• _EXERCISE DATA_:
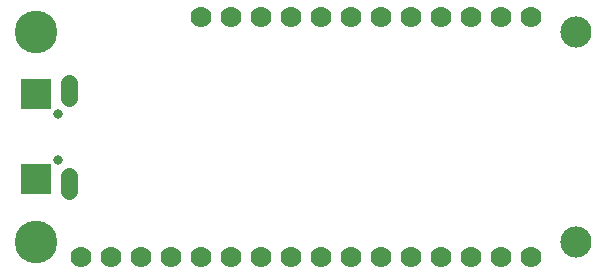
<source format=gbr>
G04 EAGLE Gerber RS-274X export*
G75*
%MOMM*%
%FSLAX34Y34*%
%LPD*%
%INSoldermask Bottom*%
%IPPOS*%
%AMOC8*
5,1,8,0,0,1.08239X$1,22.5*%
G01*
%ADD10C,2.641600*%
%ADD11C,3.617600*%
%ADD12C,0.801600*%
%ADD13R,2.601600X2.601600*%
%ADD14C,1.409600*%
%ADD15C,1.778000*%


D10*
X482600Y203200D03*
X482600Y25400D03*
D11*
X25400Y203200D03*
X25400Y25400D03*
D12*
X44450Y133800D03*
X44450Y94800D03*
D13*
X25450Y78300D03*
X25450Y150300D03*
D14*
X53450Y147300D02*
X53450Y160380D01*
X53450Y81300D02*
X53450Y68220D01*
D15*
X444500Y12700D03*
X419100Y12700D03*
X393700Y12700D03*
X368300Y12700D03*
X342900Y12700D03*
X317500Y12700D03*
X292100Y12700D03*
X266700Y12700D03*
X241300Y12700D03*
X215900Y12700D03*
X190500Y12700D03*
X165100Y12700D03*
X139700Y12700D03*
X114300Y12700D03*
X88900Y12700D03*
X63500Y12700D03*
X165100Y215900D03*
X190500Y215900D03*
X215900Y215900D03*
X241300Y215900D03*
X266700Y215900D03*
X292100Y215900D03*
X317500Y215900D03*
X342900Y215900D03*
X368300Y215900D03*
X393700Y215900D03*
X419100Y215900D03*
X444500Y215900D03*
M02*

</source>
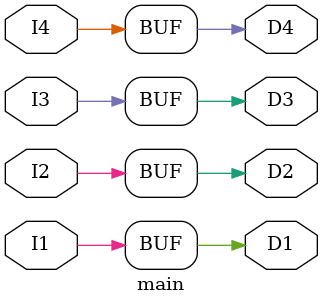
<source format=v>
module main (input  I1, input  I2, input  I3, input  I4, output  D4, output  D3, output  D2, output  D1);
assign D4 = I4;
assign D3 = I3;
assign D2 = I2;
assign D1 = I1;
endmodule


</source>
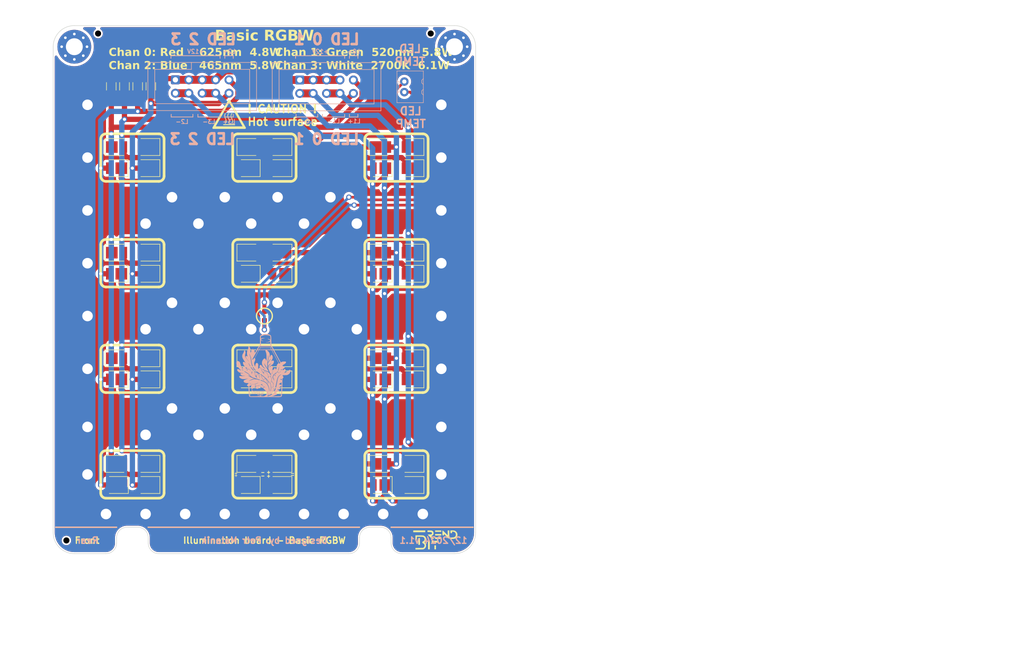
<source format=kicad_pcb>
(kicad_pcb
	(version 20240108)
	(generator "pcbnew")
	(generator_version "8.0")
	(general
		(thickness 1.6)
		(legacy_teardrops no)
	)
	(paper "A4")
	(title_block
		(title "Illumination board - Template")
		(date "2024-06-23")
		(rev "${VERSION}")
		(company "TrendBit s.r.o.")
		(comment 1 "Designed by: Petr Malanik")
	)
	(layers
		(0 "F.Cu" signal)
		(31 "B.Cu" signal)
		(32 "B.Adhes" user "B.Adhesive")
		(33 "F.Adhes" user "F.Adhesive")
		(34 "B.Paste" user)
		(35 "F.Paste" user)
		(36 "B.SilkS" user "B.Silkscreen")
		(37 "F.SilkS" user "F.Silkscreen")
		(38 "B.Mask" user)
		(39 "F.Mask" user)
		(40 "Dwgs.User" user "User.Drawings")
		(41 "Cmts.User" user "User.Comments")
		(42 "Eco1.User" user "User.Eco1")
		(43 "Eco2.User" user "User.Eco2")
		(44 "Edge.Cuts" user)
		(45 "Margin" user)
		(46 "B.CrtYd" user "B.Courtyard")
		(47 "F.CrtYd" user "F.Courtyard")
		(48 "B.Fab" user)
		(49 "F.Fab" user)
		(50 "User.1" user)
		(51 "User.2" user)
		(52 "User.3" user)
		(53 "User.4" user)
		(54 "User.5" user)
		(55 "User.6" user)
		(56 "User.7" user)
		(57 "User.8" user)
		(58 "User.9" user)
	)
	(setup
		(stackup
			(layer "F.SilkS"
				(type "Top Silk Screen")
				(color "White")
			)
			(layer "F.Paste"
				(type "Top Solder Paste")
			)
			(layer "F.Mask"
				(type "Top Solder Mask")
				(color "Black")
				(thickness 0.01)
			)
			(layer "F.Cu"
				(type "copper")
				(thickness 0.035)
			)
			(layer "dielectric 1"
				(type "core")
				(thickness 1.51)
				(material "FR4")
				(epsilon_r 4.5)
				(loss_tangent 0.02)
			)
			(layer "B.Cu"
				(type "copper")
				(thickness 0.035)
			)
			(layer "B.Mask"
				(type "Bottom Solder Mask")
				(color "Black")
				(thickness 0.01)
			)
			(layer "B.Paste"
				(type "Bottom Solder Paste")
			)
			(layer "B.SilkS"
				(type "Bottom Silk Screen")
				(color "White")
			)
			(copper_finish "ENIG")
			(dielectric_constraints no)
		)
		(pad_to_mask_clearance 0)
		(allow_soldermask_bridges_in_footprints no)
		(pcbplotparams
			(layerselection 0x00010fc_ffffffff)
			(plot_on_all_layers_selection 0x0000000_00000000)
			(disableapertmacros no)
			(usegerberextensions no)
			(usegerberattributes yes)
			(usegerberadvancedattributes yes)
			(creategerberjobfile yes)
			(dashed_line_dash_ratio 12.000000)
			(dashed_line_gap_ratio 3.000000)
			(svgprecision 6)
			(plotframeref no)
			(viasonmask no)
			(mode 1)
			(useauxorigin no)
			(hpglpennumber 1)
			(hpglpenspeed 20)
			(hpglpendiameter 15.000000)
			(pdf_front_fp_property_popups yes)
			(pdf_back_fp_property_popups yes)
			(dxfpolygonmode yes)
			(dxfimperialunits yes)
			(dxfusepcbnewfont yes)
			(psnegative no)
			(psa4output no)
			(plotreference yes)
			(plotvalue yes)
			(plotfptext yes)
			(plotinvisibletext no)
			(sketchpadsonfab no)
			(subtractmaskfromsilk no)
			(outputformat 1)
			(mirror no)
			(drillshape 1)
			(scaleselection 1)
			(outputdirectory "")
		)
	)
	(property "VERSION" "1.1")
	(net 0 "")
	(net 1 "unconnected-(H1-Pad1)")
	(net 2 "unconnected-(H1-Pad1)_8")
	(net 3 "unconnected-(H1-Pad1)_1")
	(net 4 "unconnected-(H1-Pad1)_2")
	(net 5 "unconnected-(H1-Pad1)_3")
	(net 6 "unconnected-(H1-Pad1)_4")
	(net 7 "unconnected-(H1-Pad1)_5")
	(net 8 "unconnected-(H1-Pad1)_6")
	(net 9 "unconnected-(H1-Pad1)_7")
	(net 10 "unconnected-(H2-Pad1)")
	(net 11 "unconnected-(H2-Pad1)_8")
	(net 12 "unconnected-(H2-Pad1)_1")
	(net 13 "unconnected-(H2-Pad1)_2")
	(net 14 "unconnected-(H2-Pad1)_3")
	(net 15 "unconnected-(H2-Pad1)_4")
	(net 16 "unconnected-(H2-Pad1)_5")
	(net 17 "unconnected-(H2-Pad1)_6")
	(net 18 "unconnected-(H2-Pad1)_7")
	(net 19 "+12V")
	(net 20 "/LED_1+")
	(net 21 "/LED_0-")
	(net 22 "/LED_0+")
	(net 23 "/LED_1-")
	(net 24 "/LED_3-")
	(net 25 "/LED_3+")
	(net 26 "/LED_2-")
	(net 27 "/LED_2+")
	(net 28 "Net-(D1-K)")
	(net 29 "Net-(D2-K)")
	(net 30 "Net-(D4-K)")
	(net 31 "Net-(D5-K)")
	(net 32 "Net-(D10-K)")
	(net 33 "Net-(D13-K)")
	(net 34 "Net-(D14-K)")
	(net 35 "Net-(D16-K)")
	(net 36 "Net-(D17-K)")
	(net 37 "Net-(D19-K)")
	(net 38 "Net-(D20-K)")
	(net 39 "Net-(D25-K)")
	(net 40 "Net-(D26-K)")
	(net 41 "Net-(D28-K)")
	(net 42 "Net-(D29-K)")
	(net 43 "Net-(D31-K)")
	(net 44 "Net-(D32-K)")
	(net 45 "Net-(D37-K)")
	(net 46 "Net-(D38-K)")
	(net 47 "Net-(D40-K)")
	(net 48 "Net-(D41-K)")
	(net 49 "Net-(D43-K)")
	(net 50 "Net-(D44-K)")
	(net 51 "Net-(D7-K)")
	(net 52 "Net-(D8-K)")
	(net 53 "Net-(D11-K)")
	(net 54 "Net-(D22-K)")
	(net 55 "Net-(D23-K)")
	(net 56 "Net-(D34-K)")
	(net 57 "Net-(D35-K)")
	(net 58 "Net-(D46-K)")
	(net 59 "Net-(D47-K)")
	(net 60 "/SLUG")
	(net 61 "Net-(J3-Pin_2)")
	(net 62 "Net-(J3-Pin_1)")
	(footprint "LED_SMD:LED_PLCC_2835" (layer "F.Cu") (at 118 108 180))
	(footprint "LED_SMD:LED_PLCC_2835" (layer "F.Cu") (at 112 92 180))
	(footprint "Resistor_SMD:R_1206_3216Metric" (layer "F.Cu") (at 118.5 56.5 -90))
	(footprint "TCY_smd_leds:LED_PLCC_2835_Reversed" (layer "F.Cu") (at 137 88))
	(footprint "LED_SMD:LED_PLCC_2835" (layer "F.Cu") (at 162 112 180))
	(footprint "LED_SMD:LED_PLCC_2835" (layer "F.Cu") (at 162 72 180))
	(footprint "LED_SMD:LED_PLCC_2835" (layer "F.Cu") (at 162 132 180))
	(footprint "Resistor_SMD:R_1206_3216Metric" (layer "F.Cu") (at 111 56.5 -90))
	(footprint "LED_SMD:LED_PLCC_2835" (layer "F.Cu") (at 143 128 180))
	(footprint "Fiducial:Fiducial_1mm_Mask2mm" (layer "F.Cu") (at 102 53.5))
	(footprint "LED_SMD:LED_PLCC_2835" (layer "F.Cu") (at 143 92 180))
	(footprint "LED_SMD:LED_PLCC_2835" (layer "F.Cu") (at 118 68 180))
	(footprint "LED_SMD:LED_PLCC_2835" (layer "F.Cu") (at 168 92 180))
	(footprint "MountingHole:MountingHole_3.2mm_M3_Pad_Via" (layer "F.Cu") (at 176 49))
	(footprint "LED_SMD:LED_PLCC_2835" (layer "F.Cu") (at 162 92 180))
	(footprint "NetTie:NetTie-2_SMD_Pad0.5mm" (layer "F.Cu") (at 140 47.5 90))
	(footprint "TCY_mechanical:ToolingHole_JLCPCB" (layer "F.Cu") (at 171.5 46.5))
	(footprint "TCY_smd_leds:LED_PLCC_2835_Reversed" (layer "F.Cu") (at 162 128))
	(footprint "LED_SMD:LED_PLCC_2835" (layer "F.Cu") (at 137 92 180))
	(footprint "MountingHole:MountingHole_3.2mm_M3_Pad_Via" (layer "F.Cu") (at 104 49))
	(footprint "LED_SMD:LED_PLCC_2835" (layer "F.Cu") (at 143 108 180))
	(footprint "TCY_smd_leds:LED_PLCC_2835_Reversed" (layer "F.Cu") (at 137 108))
	(footprint "LED_SMD:LED_PLCC_2835" (layer "F.Cu") (at 143 72 180))
	(footprint "Inductor_SMD:L_0603_1608Metric" (layer "F.Cu") (at 140 100 90))
	(footprint "TCY_smd_leds:LED_PLCC_2835_Reversed" (layer "F.Cu") (at 162 108))
	(footprint "LED_SMD:LED_PLCC_2835" (layer "F.Cu") (at 168 112 180))
	(footprint "LOGO" (layer "F.Cu") (at 172.5 142.5))
	(footprint "LED_SMD:LED_PLCC_2835" (layer "F.Cu") (at 168 108 180))
	(footprint "LED_SMD:LED_PLCC_2835" (layer "F.Cu") (at 118 132 180))
	(footprint "LED_SMD:LED_PLCC_2835" (layer "F.Cu") (at 143 68 180))
	(footprint "LED_SMD:LED_PLCC_2835" (layer "F.Cu") (at 143 112 180))
	(footprint "TCY_smd_leds:LED_PLCC_2835_Reversed" (layer "F.Cu") (at 137 68))
	(footprint "LED_SMD:LED_PLCC_2835" (layer "F.Cu") (at 168 132 180))
	(footprint "TCY_smd_leds:LED_PLCC_2835_Reversed" (layer "F.Cu") (at 112 68))
	(footprint "LED_SMD:LED_PLCC_2835" (layer "F.Cu") (at 168 68 180))
	(footprint "LED_SMD:LED_PLCC_2835" (layer "F.Cu") (at 118 72 180))
	(footprint "TCY_mechanical:ToolingHole_JLCPCB" (layer "F.Cu") (at 102.5 142.5))
	(footprint "TCY_mechanical:ToolingHole_JLCPCB" (layer "F.Cu") (at 108.5 46.5))
	(footprint "LED_SMD:LED_PLCC_2835" (layer "F.Cu") (at 112.025 132 180))
	(footprint "LED_SMD:LED_PLCC_2835" (layer "F.Cu") (at 112 112 180))
	(footprint "LED_SMD:LED_PLCC_2835" (layer "F.Cu") (at 118 112 180))
	(footprint "LED_SMD:LED_PLCC_2835"
		(layer "F.Cu")
		(uuid "ba03c08c-577a-4d54-b1b2-5f0dcb159f9a")
		(at 137 132 180)
		(descr "https://www.luckylight.cn/media/component/data-sheet/R2835BC-B2M-M10.pdf")
		(tags "LED")
		(property "Reference" "D23"
			(at 0 -2.4 0)
			(layer "F.SilkS")
			(hide yes)
			(uuid "b40ea1f7-6480-4021-801b-477cd83664e4")
			(effects
				(font
					(size 1 1)
					(thickness 0.15)
				)
			)
		)
		(property "Value" "XL-2835UBC-05"
			(at 0 2.475 0)
			(layer "F.Fab")
			(uuid "31401454-320f-484c-8699-11ca08653964")
			(effects
				(font
					(size 1 1)
					(thickness 0.15)
				)
			)
		)
		(property "Footprint" "LED_SMD:LED_PLCC_2835"
			(at 0 0 180)
			(unlocked yes)
			(layer "F.Fab")
			(hide yes)
			(uuid "b638ea47-0933-4559-90aa-598eb9f3d499")
			(effects
				(font
					(size 1.27 1.27)
					(thickness 0.15)
				)
			)
		)
		(property "Datasheet" ""
			(at 0 0 180)
			(unlocked yes)
			(layer "F.Fab")
			(hide yes)
			(uuid "9b7c86f8-ee20-483a-9a7f-fd1be4f2d3ce")
			(effects
				(font
					(size 1.27 1.27)
					(thickness 0.15)
				)
			)
		)
		(property "Description" "Light emitting diode"
			(at 0 0 180)
			(unlocked yes)
			(layer "F.Fab")
			(hide yes)
			(uuid "fcbe6539-9b29-41cb-8159-633a705935ac")
			(effects
				(font
					(size 1.27 1.27)
					(thickness 0.15)
				)
			)
		)
		(property "LCSC" "C2843880"
			(at 0 0 180)
			(unl
... [1142659 chars truncated]
</source>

• _TO DO_:
While leaving pictures out, reproduce exactly the lines from the beginning of the listing above through the line containing "X114300Y12700D03*", both ends included.

• _THE COMPLETED TASK_:
<source format=gbr>
G04 EAGLE Gerber RS-274X export*
G75*
%MOMM*%
%FSLAX34Y34*%
%LPD*%
%INSoldermask Bottom*%
%IPPOS*%
%AMOC8*
5,1,8,0,0,1.08239X$1,22.5*%
G01*
%ADD10C,2.641600*%
%ADD11C,3.617600*%
%ADD12C,0.801600*%
%ADD13R,2.601600X2.601600*%
%ADD14C,1.409600*%
%ADD15C,1.778000*%


D10*
X482600Y203200D03*
X482600Y25400D03*
D11*
X25400Y203200D03*
X25400Y25400D03*
D12*
X44450Y133800D03*
X44450Y94800D03*
D13*
X25450Y78300D03*
X25450Y150300D03*
D14*
X53450Y147300D02*
X53450Y160380D01*
X53450Y81300D02*
X53450Y68220D01*
D15*
X444500Y12700D03*
X419100Y12700D03*
X393700Y12700D03*
X368300Y12700D03*
X342900Y12700D03*
X317500Y12700D03*
X292100Y12700D03*
X266700Y12700D03*
X241300Y12700D03*
X215900Y12700D03*
X190500Y12700D03*
X165100Y12700D03*
X139700Y12700D03*
X114300Y12700D03*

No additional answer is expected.